== Records shown
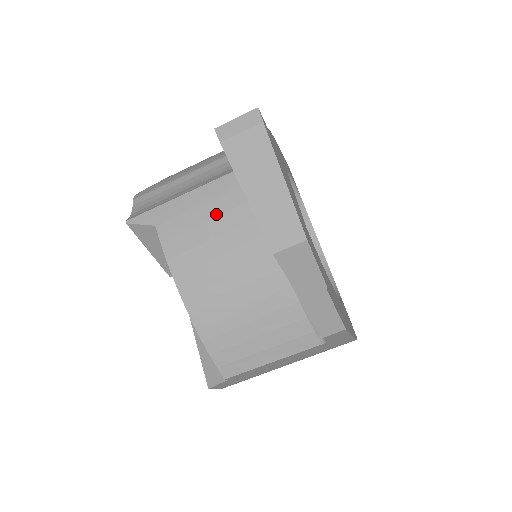
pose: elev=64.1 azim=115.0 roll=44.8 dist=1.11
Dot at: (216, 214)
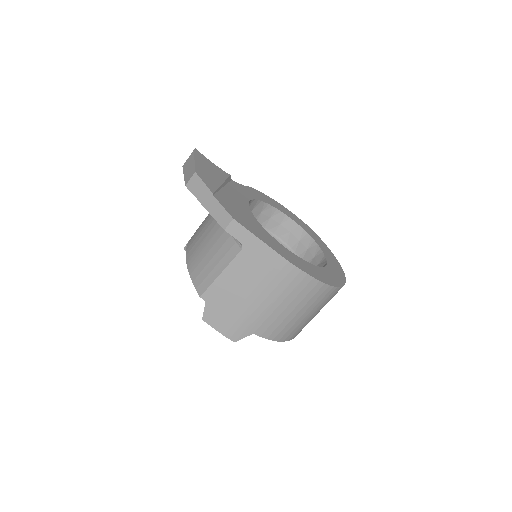
Dot at: occluded
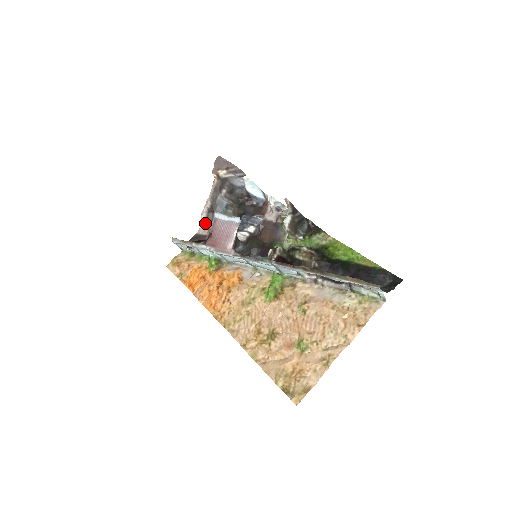
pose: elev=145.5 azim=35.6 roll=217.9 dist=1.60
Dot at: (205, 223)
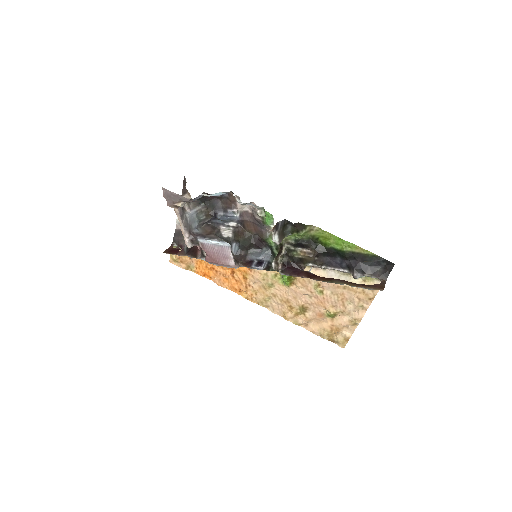
Dot at: (178, 220)
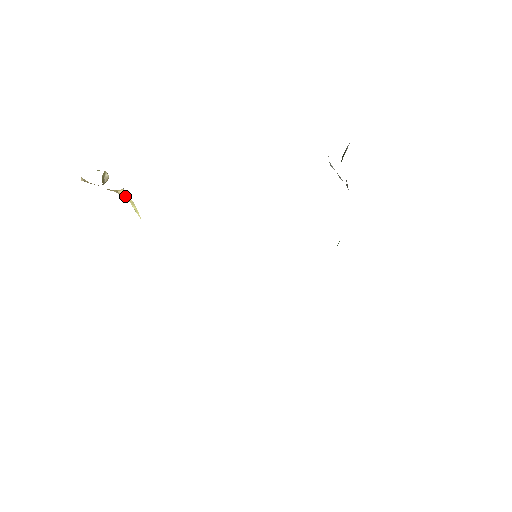
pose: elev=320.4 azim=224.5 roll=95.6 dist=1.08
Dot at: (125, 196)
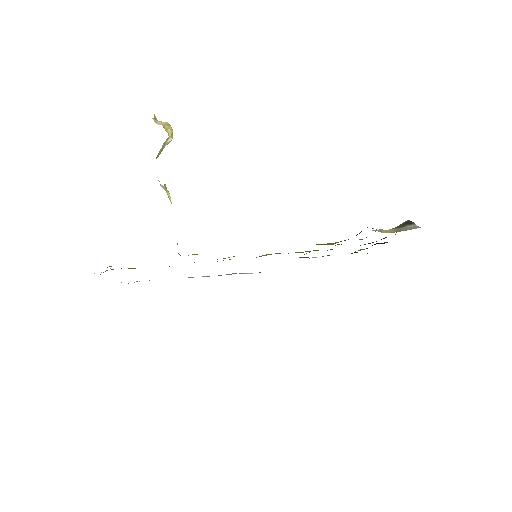
Dot at: (164, 189)
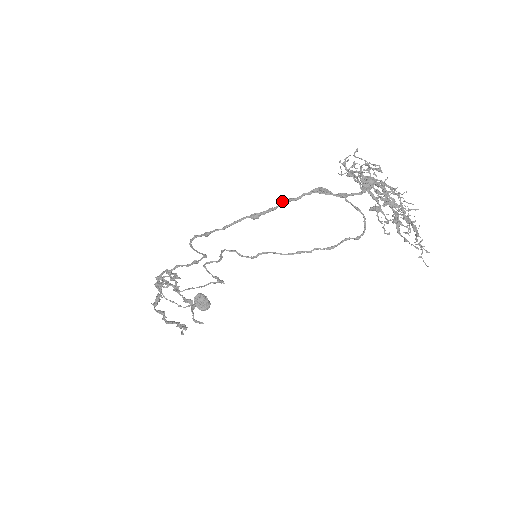
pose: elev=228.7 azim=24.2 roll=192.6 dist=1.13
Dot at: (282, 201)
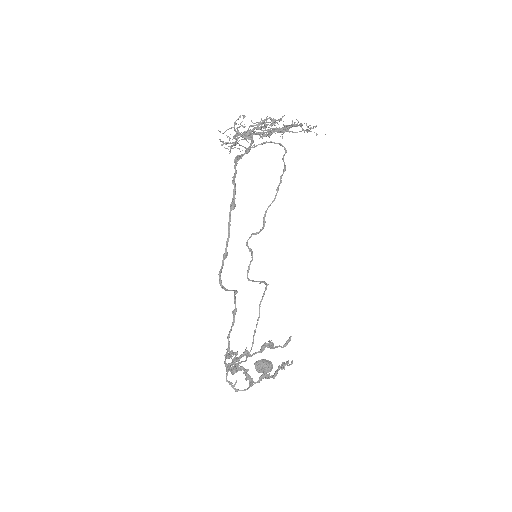
Dot at: (232, 182)
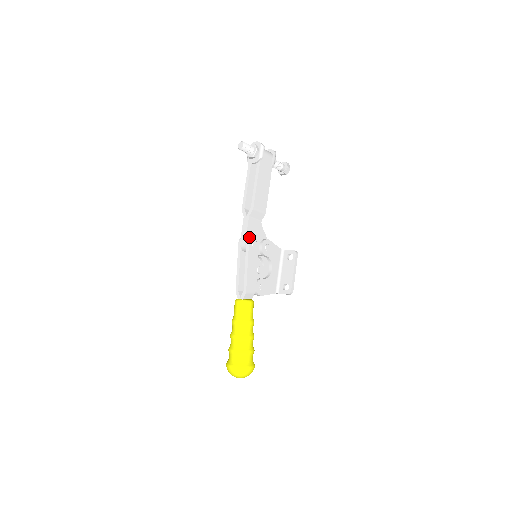
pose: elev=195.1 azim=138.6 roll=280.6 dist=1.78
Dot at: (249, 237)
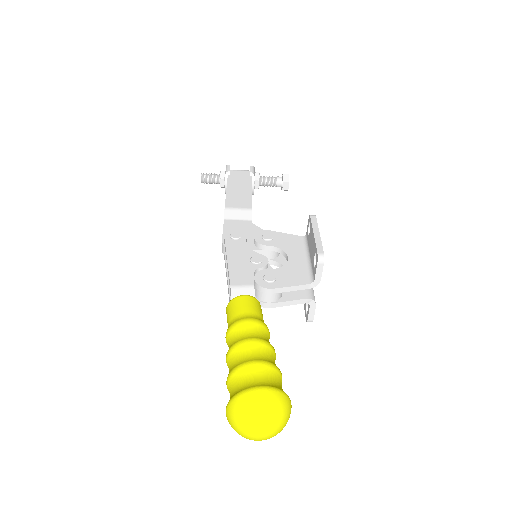
Dot at: (227, 234)
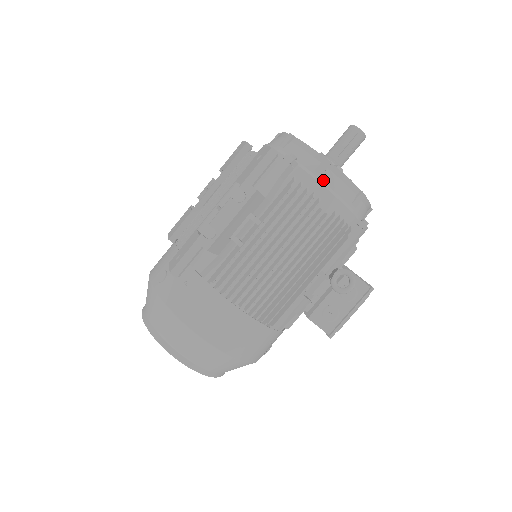
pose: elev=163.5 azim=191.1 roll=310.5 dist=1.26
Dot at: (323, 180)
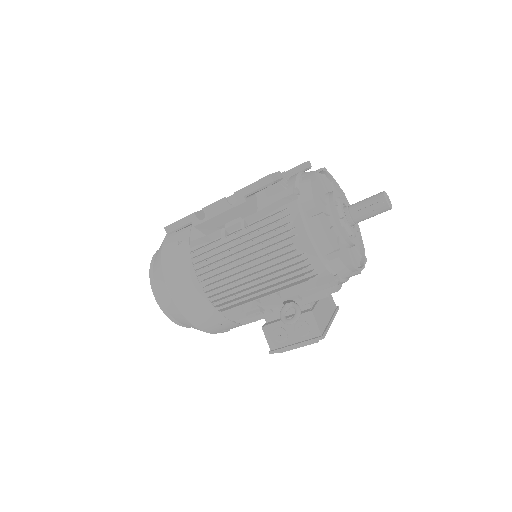
Dot at: (308, 222)
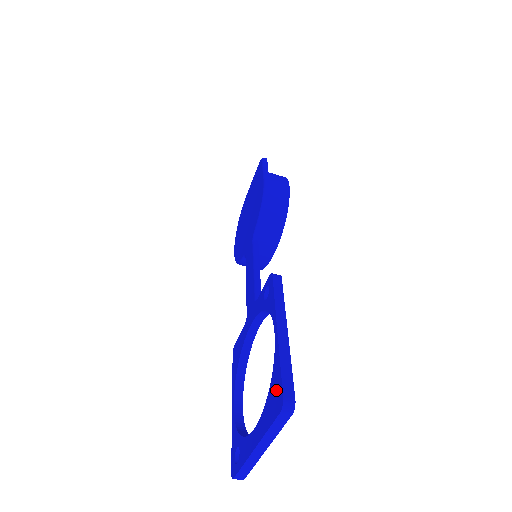
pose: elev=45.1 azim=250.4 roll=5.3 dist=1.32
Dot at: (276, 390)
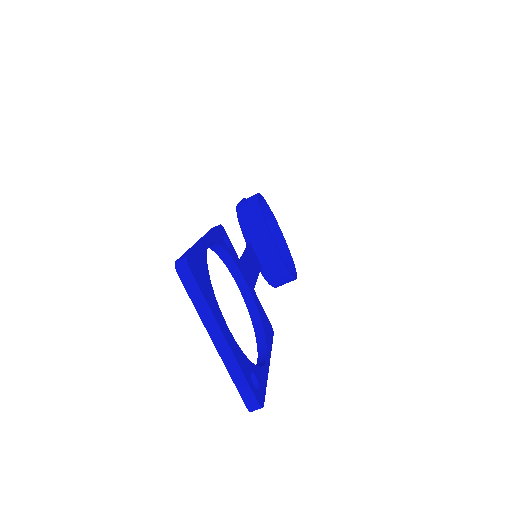
Dot at: occluded
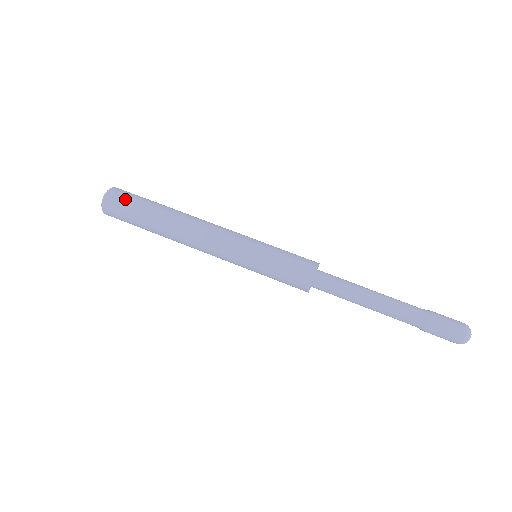
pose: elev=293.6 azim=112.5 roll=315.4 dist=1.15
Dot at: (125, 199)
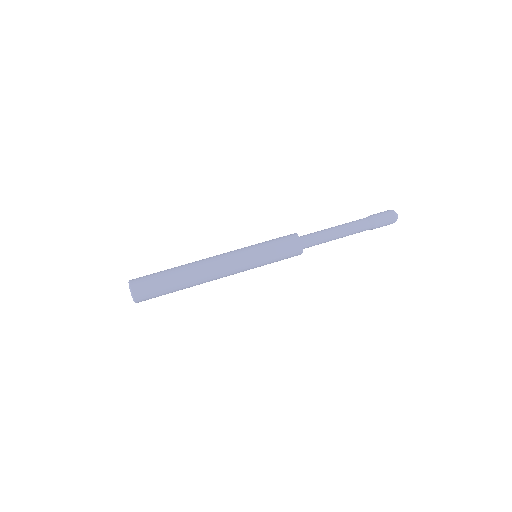
Dot at: (148, 284)
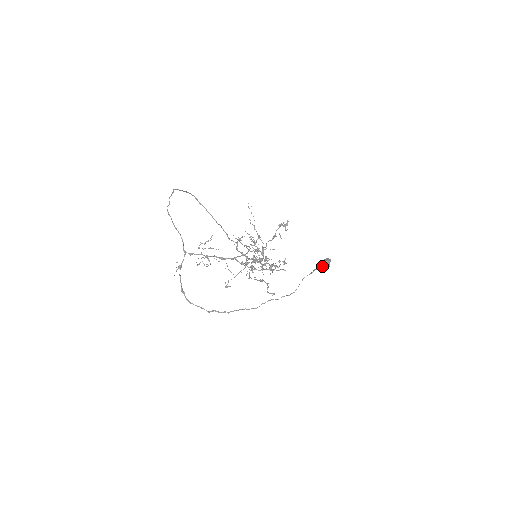
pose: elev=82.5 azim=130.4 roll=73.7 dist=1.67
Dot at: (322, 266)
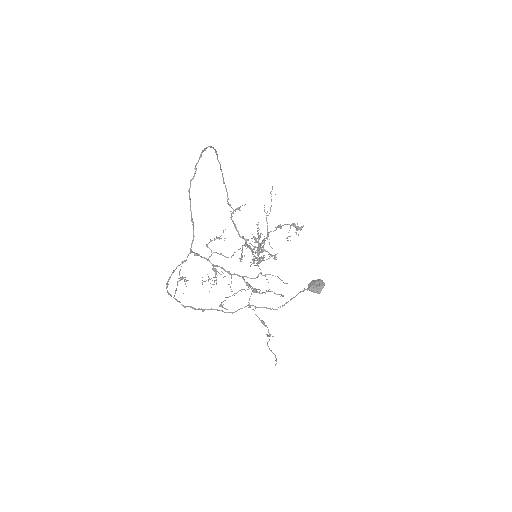
Dot at: (315, 290)
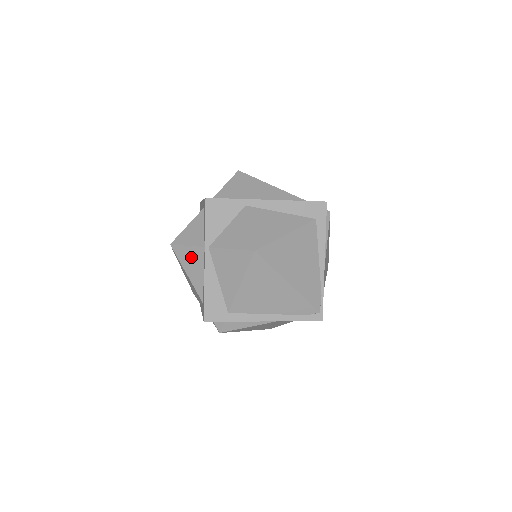
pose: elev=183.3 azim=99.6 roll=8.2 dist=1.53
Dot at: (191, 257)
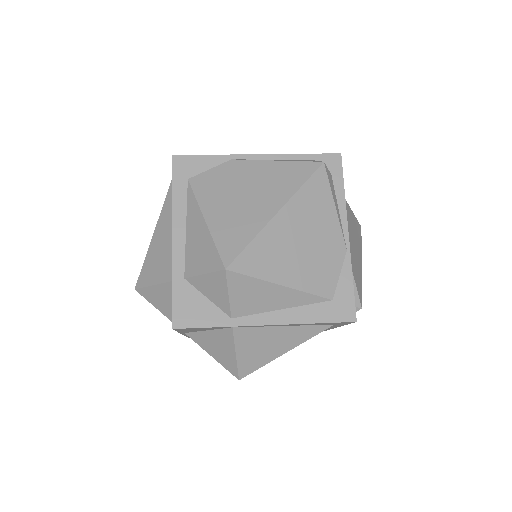
Dot at: occluded
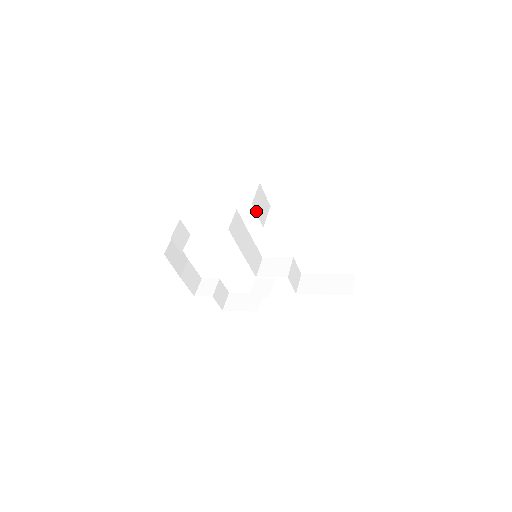
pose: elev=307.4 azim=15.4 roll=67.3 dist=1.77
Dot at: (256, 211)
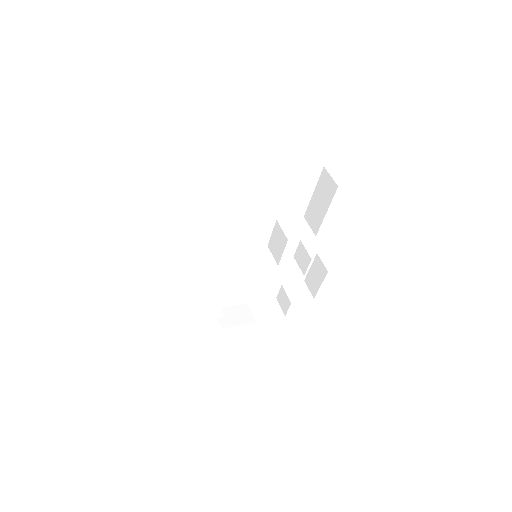
Dot at: (188, 252)
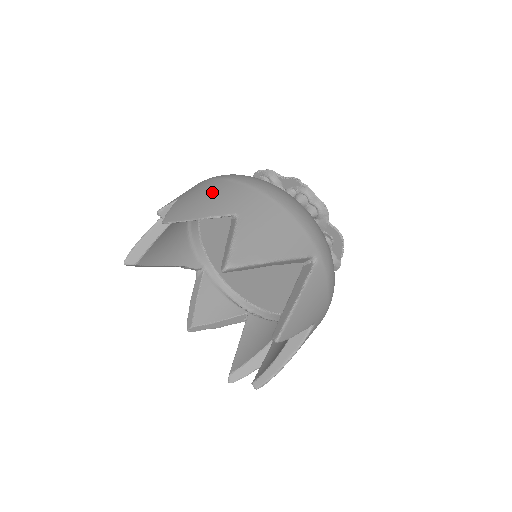
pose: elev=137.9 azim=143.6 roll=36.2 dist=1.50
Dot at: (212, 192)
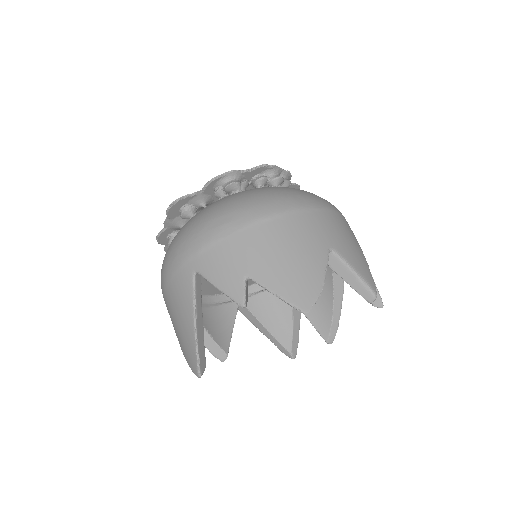
Dot at: (282, 245)
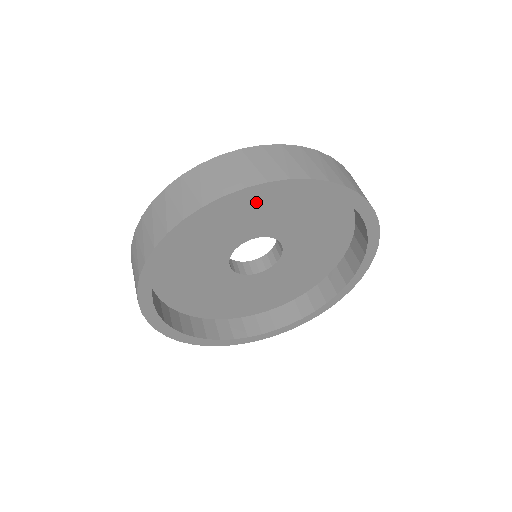
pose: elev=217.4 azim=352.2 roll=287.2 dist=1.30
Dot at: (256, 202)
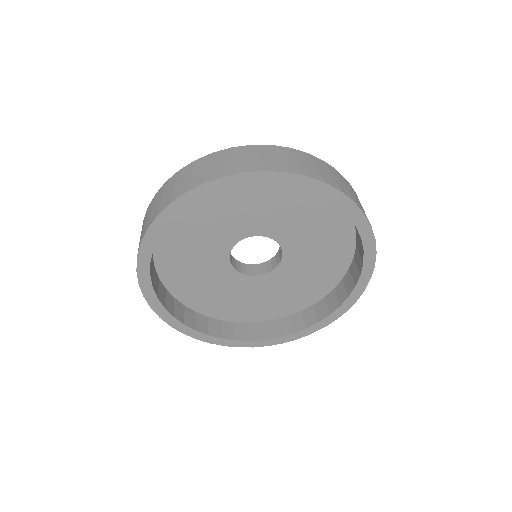
Dot at: (215, 209)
====
Express the text lines of the entries above as a Markdown table with the columns Row and Line, numbering each line and skipping blank lines. Leave the pictures out of the table.

| Row | Line |
|---|---|
| 1 | pose: elev=64.1 azim=115.0 roll=44.8 dist=1.11 |
| 2 | Dot at: (216, 214) |
| 3 | Dot at: occluded |
| 4 | pose: elev=145.5 azim=35.6 roll=217.9 dist=1.60 |
| 5 | Dot at: (205, 223) |
| 6 | Dot at: (178, 220) |
| 7 | pose: elev=320.4 azim=224.5 roll=95.6 dist=1.08 |
| 8 | Dot at: (125, 196) |
| 9 | Dot at: (164, 189) |
| 10 | pose: elev=228.7 azim=24.2 roll=192.6 dist=1.13 |
| 11 | Dot at: (282, 201) |
| 12 | Dot at: (232, 182) |
| 13 | pose: elev=195.1 azim=138.6 roll=280.6 dist=1.78 |
| 14 | Dot at: (249, 237) |
| 15 | Dot at: (227, 234) |
| 16 | pose: elev=163.5 azim=191.1 roll=310.5 dist=1.26 |
| 17 | Dot at: (323, 180) |
| 18 | Dot at: (308, 222) |
| 19 | pose: elev=45.1 azim=250.4 roll=5.3 dist=1.32 |
| 20 | Dot at: (276, 390) |
| 21 | Dot at: occluded |
| 22 | pose: elev=293.6 azim=112.5 roll=315.4 dist=1.15 |
| 23 | Dot at: (125, 199) |
| 24 | Dot at: (148, 284) |
| 25 | pose: elev=82.5 azim=130.4 roll=73.7 dist=1.67 |
| 26 | Dot at: (322, 266) |
| 27 | Dot at: (315, 290) |
| 28 | pose: elev=183.3 azim=99.6 roll=8.2 dist=1.53 |
| 29 | Dot at: (191, 257) |
| 30 | Dot at: occluded |
| 31 | pose: elev=307.4 azim=15.4 roll=67.3 dist=1.77 |
| 32 | Dot at: (256, 211) |
| 33 | Dot at: (188, 252) |
| 34 | pose: elev=137.9 azim=143.6 roll=36.2 dist=1.50 |
| 35 | Dot at: (212, 192) |
| 36 | Dot at: (282, 245) |
| 37 | pose: elev=217.4 azim=352.2 roll=287.2 dist=1.30 |
| 38 | Dot at: (256, 202) |
| 39 | Dot at: (215, 209) |